Je retrouve mon calme mais rien n’est gagné puisque la police peut me suivre à travers le réseau de caméras. Alors, je rentre chez moi en utilisant tous les trucs que je connais pour les semer. Je me mélange à la foule en rentrant dans une bouche de métro puis je fais demi-tour. Je rentre dans un bar et ressort par l’entrée de service. Je prends les petites rues en changeant de chemin dans les zones mal couvertes par les caméras...
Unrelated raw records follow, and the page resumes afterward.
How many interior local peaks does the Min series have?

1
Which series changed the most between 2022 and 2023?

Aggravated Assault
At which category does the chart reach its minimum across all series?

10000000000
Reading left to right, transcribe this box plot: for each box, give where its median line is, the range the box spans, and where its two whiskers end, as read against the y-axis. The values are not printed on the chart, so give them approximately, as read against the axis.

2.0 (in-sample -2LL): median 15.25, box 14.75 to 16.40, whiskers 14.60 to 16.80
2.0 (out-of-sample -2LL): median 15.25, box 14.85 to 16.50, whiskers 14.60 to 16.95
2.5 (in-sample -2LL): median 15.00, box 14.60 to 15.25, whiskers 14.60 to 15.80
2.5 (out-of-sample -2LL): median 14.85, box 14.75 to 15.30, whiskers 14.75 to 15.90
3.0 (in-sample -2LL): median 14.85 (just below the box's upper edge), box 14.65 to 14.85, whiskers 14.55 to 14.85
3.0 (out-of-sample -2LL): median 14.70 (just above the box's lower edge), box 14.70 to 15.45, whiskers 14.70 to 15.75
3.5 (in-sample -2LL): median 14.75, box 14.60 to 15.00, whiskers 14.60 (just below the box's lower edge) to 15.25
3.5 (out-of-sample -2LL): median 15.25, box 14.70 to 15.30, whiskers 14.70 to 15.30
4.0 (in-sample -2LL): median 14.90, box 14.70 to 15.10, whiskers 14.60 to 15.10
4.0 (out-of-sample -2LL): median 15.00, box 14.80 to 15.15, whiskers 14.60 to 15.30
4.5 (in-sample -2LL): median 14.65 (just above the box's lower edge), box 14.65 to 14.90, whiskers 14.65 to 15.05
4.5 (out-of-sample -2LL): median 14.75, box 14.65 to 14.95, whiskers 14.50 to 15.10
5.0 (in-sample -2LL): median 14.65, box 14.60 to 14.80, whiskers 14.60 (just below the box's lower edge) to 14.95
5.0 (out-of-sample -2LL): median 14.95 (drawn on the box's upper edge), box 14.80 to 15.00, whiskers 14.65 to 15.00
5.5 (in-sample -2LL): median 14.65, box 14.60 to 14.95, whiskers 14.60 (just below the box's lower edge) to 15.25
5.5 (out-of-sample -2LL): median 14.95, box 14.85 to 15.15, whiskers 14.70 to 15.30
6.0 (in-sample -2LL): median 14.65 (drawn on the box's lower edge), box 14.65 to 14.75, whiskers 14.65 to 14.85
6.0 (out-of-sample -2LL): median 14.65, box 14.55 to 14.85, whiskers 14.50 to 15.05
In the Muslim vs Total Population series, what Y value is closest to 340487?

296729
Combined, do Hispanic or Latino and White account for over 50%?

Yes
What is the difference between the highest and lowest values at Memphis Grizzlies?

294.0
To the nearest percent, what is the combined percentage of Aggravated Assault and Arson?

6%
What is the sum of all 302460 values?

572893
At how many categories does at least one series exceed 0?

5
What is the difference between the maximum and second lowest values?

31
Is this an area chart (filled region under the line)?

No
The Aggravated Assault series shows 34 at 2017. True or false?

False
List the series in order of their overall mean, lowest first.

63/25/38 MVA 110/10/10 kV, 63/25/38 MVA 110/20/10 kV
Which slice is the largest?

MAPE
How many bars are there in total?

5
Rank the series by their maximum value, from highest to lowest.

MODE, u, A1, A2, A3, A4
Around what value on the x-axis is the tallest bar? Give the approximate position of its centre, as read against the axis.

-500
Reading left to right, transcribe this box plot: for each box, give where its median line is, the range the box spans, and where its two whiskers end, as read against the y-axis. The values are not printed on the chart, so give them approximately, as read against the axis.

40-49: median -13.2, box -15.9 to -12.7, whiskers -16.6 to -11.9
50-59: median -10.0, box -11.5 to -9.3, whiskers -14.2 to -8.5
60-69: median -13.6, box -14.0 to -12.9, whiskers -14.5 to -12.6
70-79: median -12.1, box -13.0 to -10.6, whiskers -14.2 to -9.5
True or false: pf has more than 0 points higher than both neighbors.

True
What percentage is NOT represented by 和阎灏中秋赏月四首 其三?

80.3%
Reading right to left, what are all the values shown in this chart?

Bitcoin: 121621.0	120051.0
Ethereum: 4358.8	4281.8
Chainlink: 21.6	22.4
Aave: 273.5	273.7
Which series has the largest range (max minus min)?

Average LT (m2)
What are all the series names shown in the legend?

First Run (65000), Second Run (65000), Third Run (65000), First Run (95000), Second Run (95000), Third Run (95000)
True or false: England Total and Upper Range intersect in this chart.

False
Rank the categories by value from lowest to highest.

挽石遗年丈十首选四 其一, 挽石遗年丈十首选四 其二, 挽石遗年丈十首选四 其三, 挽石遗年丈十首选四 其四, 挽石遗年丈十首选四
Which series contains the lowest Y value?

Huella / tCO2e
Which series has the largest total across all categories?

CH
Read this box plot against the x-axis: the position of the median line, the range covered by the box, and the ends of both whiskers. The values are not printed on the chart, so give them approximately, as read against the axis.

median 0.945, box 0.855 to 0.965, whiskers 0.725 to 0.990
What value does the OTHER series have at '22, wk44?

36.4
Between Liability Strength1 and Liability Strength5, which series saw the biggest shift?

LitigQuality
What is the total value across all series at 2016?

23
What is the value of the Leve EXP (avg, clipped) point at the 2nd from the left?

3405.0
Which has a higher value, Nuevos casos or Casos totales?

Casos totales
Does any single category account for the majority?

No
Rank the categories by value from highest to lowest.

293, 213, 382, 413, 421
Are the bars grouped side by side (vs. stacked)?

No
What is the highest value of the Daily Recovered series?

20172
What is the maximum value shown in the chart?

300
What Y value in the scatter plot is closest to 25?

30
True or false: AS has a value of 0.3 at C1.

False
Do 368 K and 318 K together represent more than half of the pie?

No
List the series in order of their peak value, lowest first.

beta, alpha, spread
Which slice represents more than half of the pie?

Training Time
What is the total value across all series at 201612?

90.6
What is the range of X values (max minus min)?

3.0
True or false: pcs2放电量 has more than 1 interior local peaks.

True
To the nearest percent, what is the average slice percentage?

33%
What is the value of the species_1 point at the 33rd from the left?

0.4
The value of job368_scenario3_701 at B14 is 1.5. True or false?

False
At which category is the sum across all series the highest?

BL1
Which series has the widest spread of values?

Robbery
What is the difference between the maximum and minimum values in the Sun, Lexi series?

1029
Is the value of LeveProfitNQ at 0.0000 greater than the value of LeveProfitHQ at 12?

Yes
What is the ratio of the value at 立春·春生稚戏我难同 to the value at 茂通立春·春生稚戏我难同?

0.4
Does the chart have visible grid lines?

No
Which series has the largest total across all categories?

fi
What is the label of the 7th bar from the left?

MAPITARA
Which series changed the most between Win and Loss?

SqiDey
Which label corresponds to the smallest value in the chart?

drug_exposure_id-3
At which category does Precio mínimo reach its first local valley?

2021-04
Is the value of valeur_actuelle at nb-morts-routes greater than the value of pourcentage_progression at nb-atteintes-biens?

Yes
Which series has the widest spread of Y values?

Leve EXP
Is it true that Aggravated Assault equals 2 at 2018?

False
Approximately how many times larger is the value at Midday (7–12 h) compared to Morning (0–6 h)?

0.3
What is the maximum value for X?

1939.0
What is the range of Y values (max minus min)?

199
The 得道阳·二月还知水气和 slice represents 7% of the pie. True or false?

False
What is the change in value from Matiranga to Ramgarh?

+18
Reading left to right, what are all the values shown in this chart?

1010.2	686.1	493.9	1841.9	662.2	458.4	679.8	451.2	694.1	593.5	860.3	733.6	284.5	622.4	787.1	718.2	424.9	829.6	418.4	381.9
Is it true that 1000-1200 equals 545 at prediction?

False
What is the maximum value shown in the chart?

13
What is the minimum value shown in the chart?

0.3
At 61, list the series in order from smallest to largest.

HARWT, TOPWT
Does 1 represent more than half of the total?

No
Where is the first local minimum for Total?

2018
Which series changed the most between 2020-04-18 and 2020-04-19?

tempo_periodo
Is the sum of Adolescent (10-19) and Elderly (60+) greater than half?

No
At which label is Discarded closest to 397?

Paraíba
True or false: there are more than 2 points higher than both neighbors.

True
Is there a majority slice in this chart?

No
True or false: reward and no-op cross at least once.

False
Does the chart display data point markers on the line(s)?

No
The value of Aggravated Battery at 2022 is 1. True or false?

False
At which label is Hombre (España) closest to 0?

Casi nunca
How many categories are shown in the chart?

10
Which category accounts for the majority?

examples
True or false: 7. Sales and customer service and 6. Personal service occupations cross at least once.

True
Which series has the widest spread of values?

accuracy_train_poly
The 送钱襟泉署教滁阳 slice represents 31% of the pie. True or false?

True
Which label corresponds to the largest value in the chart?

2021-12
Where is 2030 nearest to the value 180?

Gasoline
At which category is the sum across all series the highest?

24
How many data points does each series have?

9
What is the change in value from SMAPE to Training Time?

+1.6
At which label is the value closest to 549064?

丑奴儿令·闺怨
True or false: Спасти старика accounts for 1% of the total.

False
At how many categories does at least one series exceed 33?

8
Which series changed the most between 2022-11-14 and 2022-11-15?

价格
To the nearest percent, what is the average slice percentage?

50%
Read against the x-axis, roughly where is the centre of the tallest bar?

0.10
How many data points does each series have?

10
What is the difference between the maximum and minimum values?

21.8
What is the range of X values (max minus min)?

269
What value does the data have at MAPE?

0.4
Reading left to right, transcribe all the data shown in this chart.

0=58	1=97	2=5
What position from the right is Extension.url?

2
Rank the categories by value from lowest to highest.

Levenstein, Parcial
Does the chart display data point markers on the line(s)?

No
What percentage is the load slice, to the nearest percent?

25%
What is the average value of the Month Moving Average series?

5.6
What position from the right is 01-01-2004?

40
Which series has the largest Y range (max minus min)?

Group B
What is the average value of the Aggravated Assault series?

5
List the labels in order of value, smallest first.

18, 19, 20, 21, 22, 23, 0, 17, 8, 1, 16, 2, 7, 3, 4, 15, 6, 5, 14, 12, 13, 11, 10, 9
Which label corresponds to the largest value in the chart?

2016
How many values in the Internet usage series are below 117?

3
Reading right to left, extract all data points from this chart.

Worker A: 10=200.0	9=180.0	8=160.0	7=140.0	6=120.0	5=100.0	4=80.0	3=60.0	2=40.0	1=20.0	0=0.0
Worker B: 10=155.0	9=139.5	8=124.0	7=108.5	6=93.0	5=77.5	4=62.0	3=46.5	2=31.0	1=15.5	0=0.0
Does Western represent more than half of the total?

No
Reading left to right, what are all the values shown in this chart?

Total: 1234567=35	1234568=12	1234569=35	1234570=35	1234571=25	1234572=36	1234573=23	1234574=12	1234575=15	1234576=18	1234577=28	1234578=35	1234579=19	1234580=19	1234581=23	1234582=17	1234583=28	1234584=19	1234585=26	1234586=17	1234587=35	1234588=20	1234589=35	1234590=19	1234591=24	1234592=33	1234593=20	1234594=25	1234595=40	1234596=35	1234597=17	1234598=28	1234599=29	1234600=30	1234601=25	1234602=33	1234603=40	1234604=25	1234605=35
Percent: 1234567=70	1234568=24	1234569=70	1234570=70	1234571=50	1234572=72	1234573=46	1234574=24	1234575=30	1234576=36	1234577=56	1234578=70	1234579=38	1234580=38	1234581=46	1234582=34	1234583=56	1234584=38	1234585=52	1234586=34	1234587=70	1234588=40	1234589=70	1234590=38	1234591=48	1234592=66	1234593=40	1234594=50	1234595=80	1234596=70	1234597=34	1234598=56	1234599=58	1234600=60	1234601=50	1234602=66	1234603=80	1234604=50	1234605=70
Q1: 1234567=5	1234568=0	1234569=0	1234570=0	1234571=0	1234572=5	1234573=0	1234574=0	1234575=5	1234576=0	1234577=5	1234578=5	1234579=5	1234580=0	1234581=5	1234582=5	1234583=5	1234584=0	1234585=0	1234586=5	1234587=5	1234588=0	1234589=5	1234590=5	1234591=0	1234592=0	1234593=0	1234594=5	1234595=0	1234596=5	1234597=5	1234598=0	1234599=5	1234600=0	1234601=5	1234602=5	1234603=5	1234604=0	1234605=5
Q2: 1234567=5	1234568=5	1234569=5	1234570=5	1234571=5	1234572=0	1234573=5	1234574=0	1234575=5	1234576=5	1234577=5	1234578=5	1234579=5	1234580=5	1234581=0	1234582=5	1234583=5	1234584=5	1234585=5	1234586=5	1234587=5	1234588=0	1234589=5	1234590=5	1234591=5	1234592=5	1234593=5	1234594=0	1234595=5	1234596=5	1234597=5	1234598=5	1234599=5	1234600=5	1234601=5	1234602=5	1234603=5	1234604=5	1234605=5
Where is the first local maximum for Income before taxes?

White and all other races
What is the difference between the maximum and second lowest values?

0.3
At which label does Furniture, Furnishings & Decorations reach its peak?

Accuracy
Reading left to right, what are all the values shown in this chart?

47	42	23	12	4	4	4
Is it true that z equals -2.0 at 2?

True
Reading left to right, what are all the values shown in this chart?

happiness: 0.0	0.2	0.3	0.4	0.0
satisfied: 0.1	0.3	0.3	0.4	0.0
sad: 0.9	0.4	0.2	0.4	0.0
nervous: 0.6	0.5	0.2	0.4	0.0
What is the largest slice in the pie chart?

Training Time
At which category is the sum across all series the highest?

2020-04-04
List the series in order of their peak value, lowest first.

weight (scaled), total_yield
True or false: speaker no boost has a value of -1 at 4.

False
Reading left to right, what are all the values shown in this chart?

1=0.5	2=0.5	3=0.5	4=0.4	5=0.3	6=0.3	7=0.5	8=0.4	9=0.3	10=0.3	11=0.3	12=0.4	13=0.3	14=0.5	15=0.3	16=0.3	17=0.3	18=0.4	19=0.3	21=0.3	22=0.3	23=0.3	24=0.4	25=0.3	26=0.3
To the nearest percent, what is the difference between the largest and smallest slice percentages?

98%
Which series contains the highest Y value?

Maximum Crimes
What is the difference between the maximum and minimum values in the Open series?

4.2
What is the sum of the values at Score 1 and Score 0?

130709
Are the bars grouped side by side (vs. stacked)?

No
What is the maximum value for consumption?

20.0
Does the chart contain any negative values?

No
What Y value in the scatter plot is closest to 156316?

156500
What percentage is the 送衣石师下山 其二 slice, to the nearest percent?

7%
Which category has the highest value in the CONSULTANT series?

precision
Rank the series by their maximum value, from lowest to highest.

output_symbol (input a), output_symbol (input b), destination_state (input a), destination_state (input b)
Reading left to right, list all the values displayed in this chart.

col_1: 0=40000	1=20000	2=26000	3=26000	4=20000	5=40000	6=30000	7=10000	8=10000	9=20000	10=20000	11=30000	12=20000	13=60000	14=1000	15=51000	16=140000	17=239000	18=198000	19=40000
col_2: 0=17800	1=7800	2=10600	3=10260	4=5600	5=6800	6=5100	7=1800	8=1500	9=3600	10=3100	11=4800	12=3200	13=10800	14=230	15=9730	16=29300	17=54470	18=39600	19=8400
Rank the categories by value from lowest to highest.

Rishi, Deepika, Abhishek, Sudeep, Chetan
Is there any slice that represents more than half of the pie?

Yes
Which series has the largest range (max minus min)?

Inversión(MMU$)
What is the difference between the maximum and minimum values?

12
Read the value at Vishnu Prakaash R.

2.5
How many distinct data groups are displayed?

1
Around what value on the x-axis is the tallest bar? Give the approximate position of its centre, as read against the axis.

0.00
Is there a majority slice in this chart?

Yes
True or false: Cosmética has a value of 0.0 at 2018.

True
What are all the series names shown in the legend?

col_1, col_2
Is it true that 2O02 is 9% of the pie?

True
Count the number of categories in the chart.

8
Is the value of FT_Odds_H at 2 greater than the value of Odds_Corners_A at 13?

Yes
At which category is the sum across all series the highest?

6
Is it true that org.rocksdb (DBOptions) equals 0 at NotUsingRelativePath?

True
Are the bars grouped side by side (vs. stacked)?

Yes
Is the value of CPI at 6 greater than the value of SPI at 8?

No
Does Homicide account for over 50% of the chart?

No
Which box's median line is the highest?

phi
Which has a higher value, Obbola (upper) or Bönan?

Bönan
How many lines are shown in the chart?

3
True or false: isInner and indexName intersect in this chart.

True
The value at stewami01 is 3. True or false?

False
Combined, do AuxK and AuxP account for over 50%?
J’arrive en bas de mon immeuble ; une tour remplie de chambres d’étudiants. Je passe devant les boîtes aux lettres qui ne reçoivent plus de lettres depuis longtemps et je prends l'ascenseur jusqu’au 4ème étage. Ce n’est qu’une fois dans mon appartement, la main sur ma SynSyn que je décompresse vraiment. J’enlève mes chaussures ; je m’allonge sur le lit qui remplit la moitié de mon appartement. Je me tourne sur le côté droit, fais sauter le capuchon du stylo-seringue et me pique dans le haut de la nuque, sous mes cheveux.
Je ferme les yeux.


Je suis puissant, concentré. Je vois Zidane sur la gauche, proche du poteau de corner. Il centre. Le temps passe au ralenti, je ne pense à rien, je regarde le ballon, je sens mes muscles se tendre, je saute, je pivote la tête. Je frappe le ballon. Je retombe par terre, je vois le ballon dans le but adverse. Une sensation de bonheur intense m’envahit, tout de suite suivie d’un sentiment de revanche. Je sautille, je tire la langue. Les autres joueurs veulent m’attraper, je m’échappe et je cours encore. J’ai le sentiment d’avoir fait ce que j’avais à faire. Je suis heureux, serein, relâché, libéré et fier.